28 February 2010
Last but certainly not least is someone widely known as the hardest working man in show business. This basically means if you've been a fond of any entertainer in the music business over the last 40 years (Tina Turner, Mick Jagger, Michael Jackson, Madonna to name a few), they are in James Brown's family tree. And he's obviously the Patriarch. No questions asked.
And if you like me was raised on 80's and 90's hip hop, James Brown alone was a crucial element to the movement, as he was the go-to artist for producers who wanted to incorporate soul and funk to the young genre. The rappers themselves did more than a decent job of introducing a new generation of fans to the James Brown catalogue, all the while maintaining his popularity on the pop music landscape.
Sadly, we lost him on Christmas day of 2006 but his legacy continues to live on through his fans, old, new and even those that aren't his fans as of yet.
26 February 2010
23 February 2010
What can I say? I love women in hats. And the floppier, the better. I actually wouldn't mind wearing the floppy number when the weather warms up but can't help that I'll always be reminded of John Lennon in his "Mind Games" video (circa '74), looking cool as ever. A second reminder would be of finding a floppy hat masculine enough to pull off and one that will fit my head properly.
19 February 2010
"Sewn From the Soul is an online editorial project brought to light by seven friends who have all collaborated together in order to see a bigger picture; ultimately meshing and intertwining Style and History.
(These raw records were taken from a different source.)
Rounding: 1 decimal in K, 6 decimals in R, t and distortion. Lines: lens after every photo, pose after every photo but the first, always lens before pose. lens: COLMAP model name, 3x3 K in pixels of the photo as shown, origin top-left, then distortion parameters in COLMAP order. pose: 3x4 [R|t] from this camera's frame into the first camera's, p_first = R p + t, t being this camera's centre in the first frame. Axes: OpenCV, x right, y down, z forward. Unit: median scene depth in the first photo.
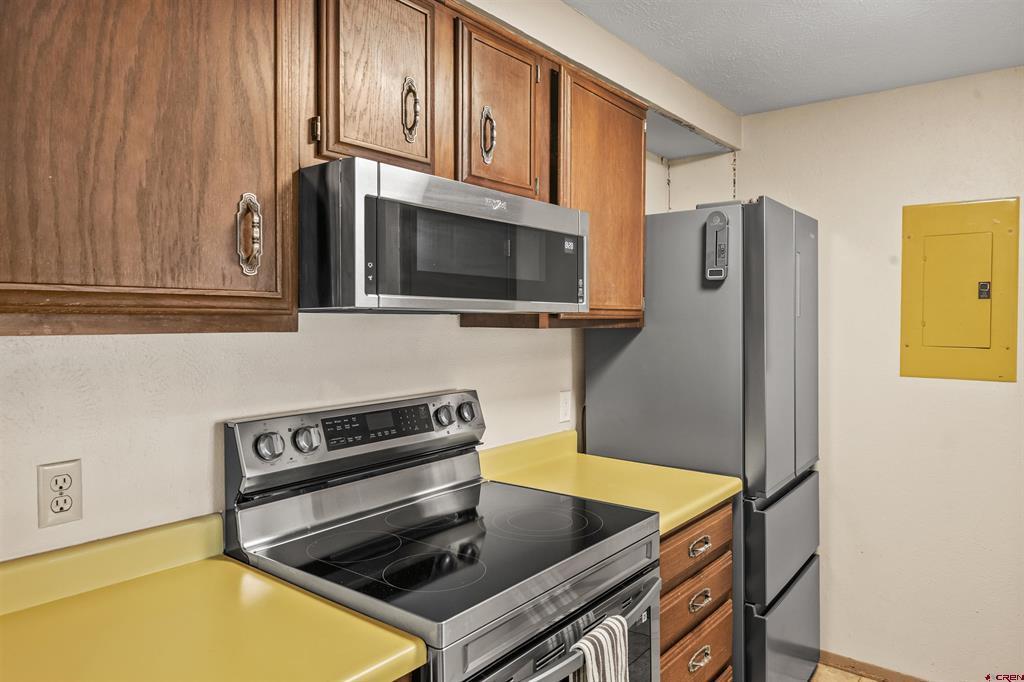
lens RADIAL K [[683.6, 0, 503.1], [0, 683.6, 326.9], [0, 0, 1]] dist [-0.002033, -0.001035]
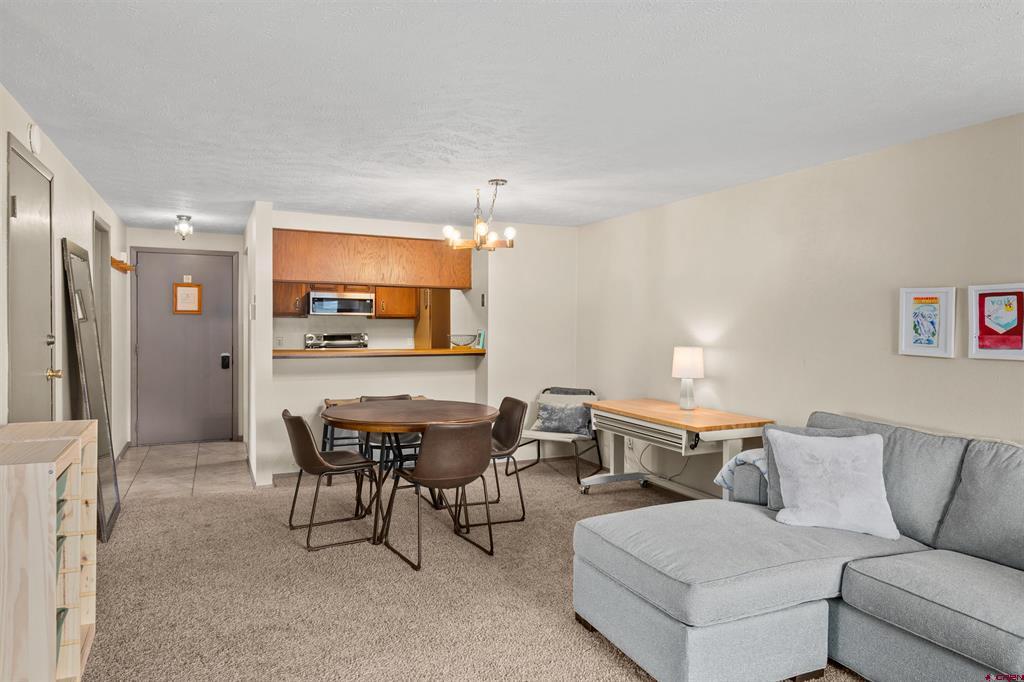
lens RADIAL K [[649.5, 0, 513.2], [0, 649.5, 339.3], [0, 0, 1]] dist [-0.011741, -0.001216]
pose [[0.891586, 0.011036, -0.452717, 3.240982], [-0.008803, 0.999936, 0.007040, 0.114012], [0.452766, -0.002291, 0.891626, -2.765615]]
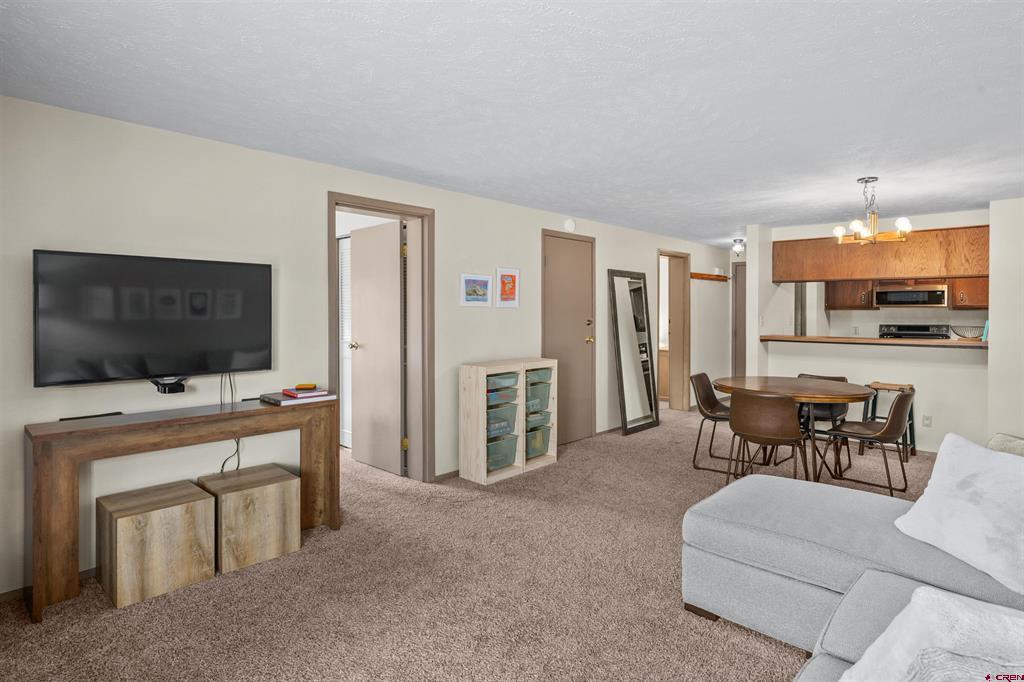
lens RADIAL K [[550.9, 0, 513.1], [0, 550.9, 329.5], [0, 0, 1]] dist [-0.000836, 0.000046]
pose [[-0.098123, 0.022394, -0.994922, 4.513095], [-0.019207, 0.999518, 0.024392, 0.111316], [0.994989, 0.021503, -0.097645, -1.717593]]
History is important as it gives us the ability to trace back what has occurred previously to help us better direct ourselves to the future. Style contributes to one’s overall character and truly dictates our persona in everything that surrounds us. We all contributed our individual style to this editorial and used a primarily monochromatic palette to assist the Black History Month theme."
As stated in the above quote, 'Sewn From The Soul' was a small homage to Black History Month, spearheaded by Joshua Kissi of Street Etiquette and James Field of Black Nouveau.
Truly and easily one of the single most important events of my young 26 years, when Joshua rang me up early last month, proposing this project, he really didn't have to say much to get me on board. It wasn't until the days leading up to and during the shoot that I realised how important and influential this project could potentially turn out. Already 4 days after it's release and to see it celebrated by the likes of GQ, Refinery 29, and a modestly known rapper named Common, only shows that Black History Month still matters, especially to our very young generation.
Finally, I simply cannot give enough credit to the man who shot this, Alejandro Perez. People will recognise your talent and I may wish upon you a swarm of email, texts, phone calls (even tweets!) from companies awaiting your services.
15 February 2010
14 February 2010
And who better to provide the soundtrack for today (aside from Al Green) than the troubled legend Marvin Gaye? Nearly 26 years removed from his death and we're still trying to figure out how we lost him so soon.
12 February 2010
07 February 2010
Each sunday for this month of February, I will present a classic clip from four musicians, vital not only to Black music but the world of modern popular music as we know it. I hope you can imagine taking on the task of choosing only four to represent this month and to those I haven't picked, it certainly doesn't take away from their respective contributions to this thing we call music. First up to bat is a man who needs little introduction, the fabulous Reverend Al Green.